What an outrageous abuse of the power of this Senate to attempt to intimidate witnesses. He said to Mr Pooley:

I presume you have reflected on all those matters.

I think it is important that we hear Mr Pooley's response. He said:

In circumstances where there is an allegation about something and the person concerned is not in a position to respond, for one proper reason or another, I would have thought it was proper for the committee to conclude that that person was not in a position to say anything about that matter.

That is the whole point, is it not? Instead of attacking the government on the question of public interest immunity, which is something the honourable senator has not understood—it is a bit easier to say, `We do not really understand what the government's position is'—he tries to attack defenceless public servants. He attempts to threaten them with gaol. He intimidates them by suggesting that he is going to cast adverse aspersions upon their character. That is totally inappropriate.

  I find it very interesting that Senator Alston feels it necessary to attack Senator Loosley's character. That is all well and good. He suggests that somehow or other witnesses have been briefed—because it adds to the whole flavour that somehow or other this is a judicial inquiry. This is not a judicial inquiry. This is not an inquiry that has the trappings, the support or the imprimatur of law. This is an inquisition. This is a political tribunal aimed at attacking individuals. It is not a court of law.

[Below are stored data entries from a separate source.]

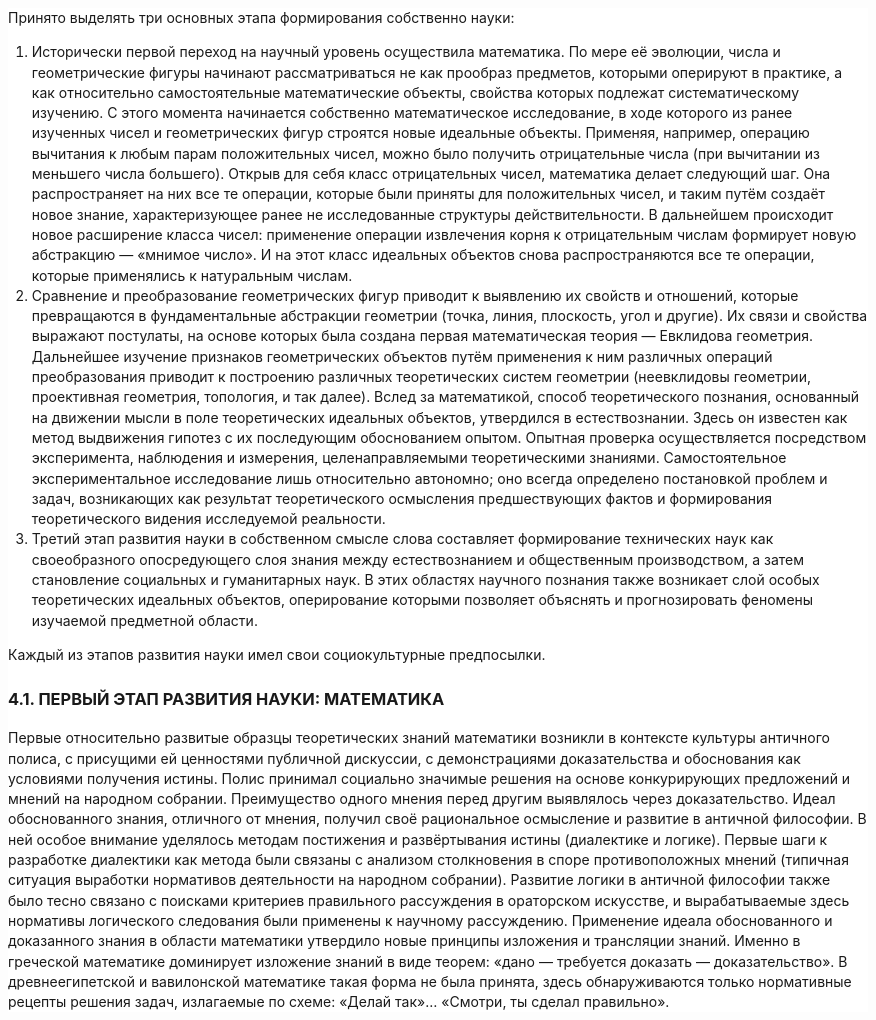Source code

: Принято выделять три основных этапа формирования собственно науки:

1. Исторически первой переход на научный уровень осуществила математика. По мере её эволюции, числа и геометрические фигуры начинают рассматриваться не как прообраз предметов, которыми оперируют в практике, а как относительно самостоятельные математические объекты, свойства которых подлежат систематическому изучению. С этого момента начинается собственно математическое исследование, в ходе которого из ранее изученных чисел и геометрических фигур строятся новые идеальные объекты. Применяя, например, операцию вычитания к любым парам положительных чисел, можно было получить отрицательные числа (при вычитании из меньшего числа большего). Открыв для себя класс отрицательных чисел, математика делает следующий шаг. Она распространяет на них все те операции, которые были приняты для положительных чисел, и таким путём создаёт новое знание, характеризующее ранее не исследованные структуры действительности. В дальнейшем происходит новое расширение класса чисел: применение операции извлечения корня к отрицательным числам формирует новую абстракцию — «мнимое число». И на этот класс идеальных объектов снова распространяются все те операции, которые применялись к натуральным числам.
2. Сравнение и преобразование геометрических фигур приводит к выявлению их свойств и отношений, которые превращаются в фундаментальные абстракции геометрии (точка, линия, плоскость, угол и другие). Их связи и свойства выражают постулаты, на основе которых была создана первая математическая теория — Евклидова геометрия. Дальнейшее изучение признаков геометрических объектов путём применения к ним различных операций преобразования приводит к построению различных теоретических систем геометрии (неевклидовы геометрии, проективная геометрия, топология, и так далее). Вслед за математикой, способ теоретического познания, основанный на движении мысли в поле теоретических идеальных объектов, утвердился в естествознании. Здесь он известен как метод выдвижения гипотез с их последующим обоснованием опытом. Опытная проверка осуществляется посредством эксперимента, наблюдения и измерения, целенаправляемыми теоретическими знаниями. Самостоятельное экспериментальное исследование лишь относительно автономно; оно всегда определено постановкой проблем и задач, возникающих как результат теоретического осмысления предшествующих фактов и формирования теоретического видения исследуемой реальности.
3. Третий этап развития науки в собственном смысле слова составляет формирование технических наук как своеобразного опосредующего слоя знания между естествознанием и общественным производством, а затем становление социальных и гуманитарных наук. В этих областях научного познания также возникает слой особых теоретических идеальных объектов, оперирование которыми позволяет объяснять и прогнозировать феномены изучаемой предметной области.

Каждый из этапов развития науки имел свои социокультурные предпосылки.

### 4.1. ПЕРВЫЙ ЭТАП РАЗВИТИЯ НАУКИ: МАТЕМАТИКА

Первые относительно развитые образцы теоретических знаний математики возникли в контексте культуры античного полиса, с присущими ей ценностями публичной дискуссии, с демонстрациями доказательства и обоснования как условиями получения истины. Полис принимал социально значимые решения на основе конкурирующих предложений и мнений на народном собрании. Преимущество одного мнения перед другим выявлялось через доказательство. Идеал обоснованного знания, отличного от мнения, получил своё рациональное осмысление и развитие в античной философии. В ней особое внимание уделялось методам постижения и развёртывания истины (диалектике и логике). Первые шаги к разработке диалектики как метода были связаны с анализом столкновения в споре противоположных мнений (типичная ситуация выработки нормативов деятельности на народном собрании). Развитие логики в античной философии также было тесно связано с поисками критериев правильного рассуждения в ораторском искусстве, и вырабатываемые здесь нормативы логического следования были применены к научному рассуждению. Применение идеала обоснованного и доказанного знания в области математики утвердило новые принципы изложения и трансляции знаний. Именно в греческой математике доминирует изложение знаний в виде теорем: «дано — требуется доказать — доказательство». В древнеегипетской и вавилонской математике такая форма не была принята, здесь обнаруживаются только нормативные рецепты решения задач, излагаемые по схеме: «Делай так»… «Смотри, ты сделал правильно».
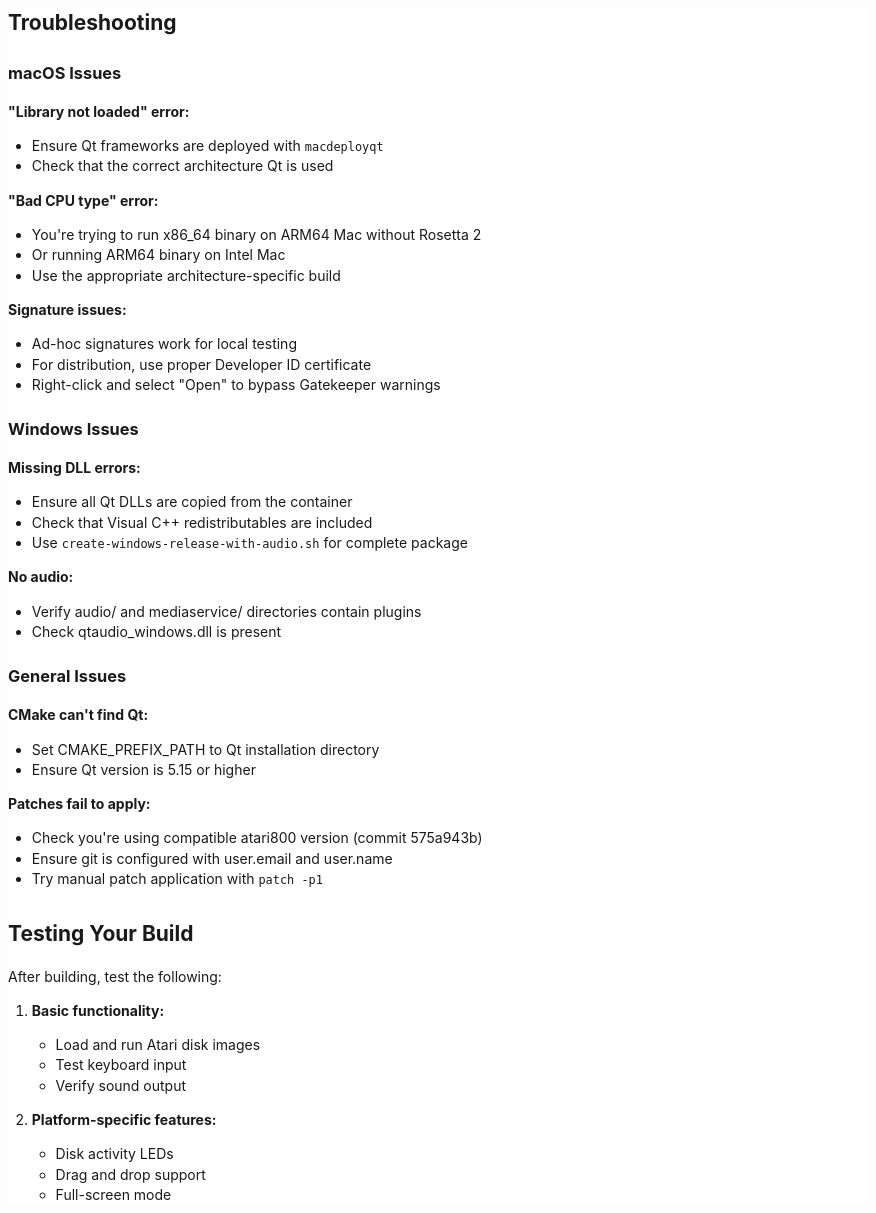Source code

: ## Troubleshooting

### macOS Issues

**"Library not loaded" error:**
- Ensure Qt frameworks are deployed with `macdeployqt`
- Check that the correct architecture Qt is used

**"Bad CPU type" error:**
- You're trying to run x86_64 binary on ARM64 Mac without Rosetta 2
- Or running ARM64 binary on Intel Mac
- Use the appropriate architecture-specific build

**Signature issues:**
- Ad-hoc signatures work for local testing
- For distribution, use proper Developer ID certificate
- Right-click and select "Open" to bypass Gatekeeper warnings

### Windows Issues

**Missing DLL errors:**
- Ensure all Qt DLLs are copied from the container
- Check that Visual C++ redistributables are included
- Use `create-windows-release-with-audio.sh` for complete package

**No audio:**
- Verify audio/ and mediaservice/ directories contain plugins
- Check qtaudio_windows.dll is present

### General Issues

**CMake can't find Qt:**
- Set CMAKE_PREFIX_PATH to Qt installation directory
- Ensure Qt version is 5.15 or higher

**Patches fail to apply:**
- Check you're using compatible atari800 version (commit 575a943b)
- Ensure git is configured with user.email and user.name
- Try manual patch application with `patch -p1`

## Testing Your Build

After building, test the following:

1. **Basic functionality:**
   - Load and run Atari disk images
   - Test keyboard input
   - Verify sound output

2. **Platform-specific features:**
   - Disk activity LEDs
   - Drag and drop support
   - Full-screen mode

  To suggest that somehow or other witnesses appeared before this committee as if they were before a court of law and that senators on this committee were judges is totally outrageous. It suggests powers and responsibilities that senators do not have, powers that they may well like to have but which they do not have. This is a political inquiry, and it was a political inquiry from beginning to end. What is being proposed is to extend the circus for another few months.

  Of course, the committee will fall flat on its face. The whole committee has been demonstrated again and again to be ludicrous. It was based on a false presumption that there was an alleged deal done. No evidence was produced; no evidence adduced. The substantive questions of foreign investment should have been referred to the appropriate standing committee of this Senate, which, of course, does function, as Senator Kemp knows, without the sort of nonsense that goes on in this committee.

  The one big exception is that this committee does not have the glare of publicity about it. When senators have as little to offer as those opposite, they desperately need the publicity. That is what this is all about. It is an attempt to get publicity at a time when those opposite have very little to present to the people of this country. They have no real policy on these issues. We have not seen their policy yet. They have had plenty of time to come up with it, but we have not seen it. What we have seen is that they are considering a change in their policy. Their position to date has been the abolition of the FIRB and they are now saying that they are prepared to consider that. I suppose that is something in itself. I look forward to reading carefully what those opposite have to say on the question of foreign investment.

  On the question of the arrangements with Fairfax, I draw to the attention of those opposite once again to the fact that Fairfax has become a much more conservative body under the present media ownership. The proposition that a deal was done is not supported by any evidence. It is a political witch-hunt which will, in the end, produce nothing.

  This motion, in so far as the first three parts go and reference to the privileges committee, is fine. At the end of the day those opposite are not going to produce very much out of that. The last proposition is wrong in principle and, ultimately, it will prove to be their own downfall.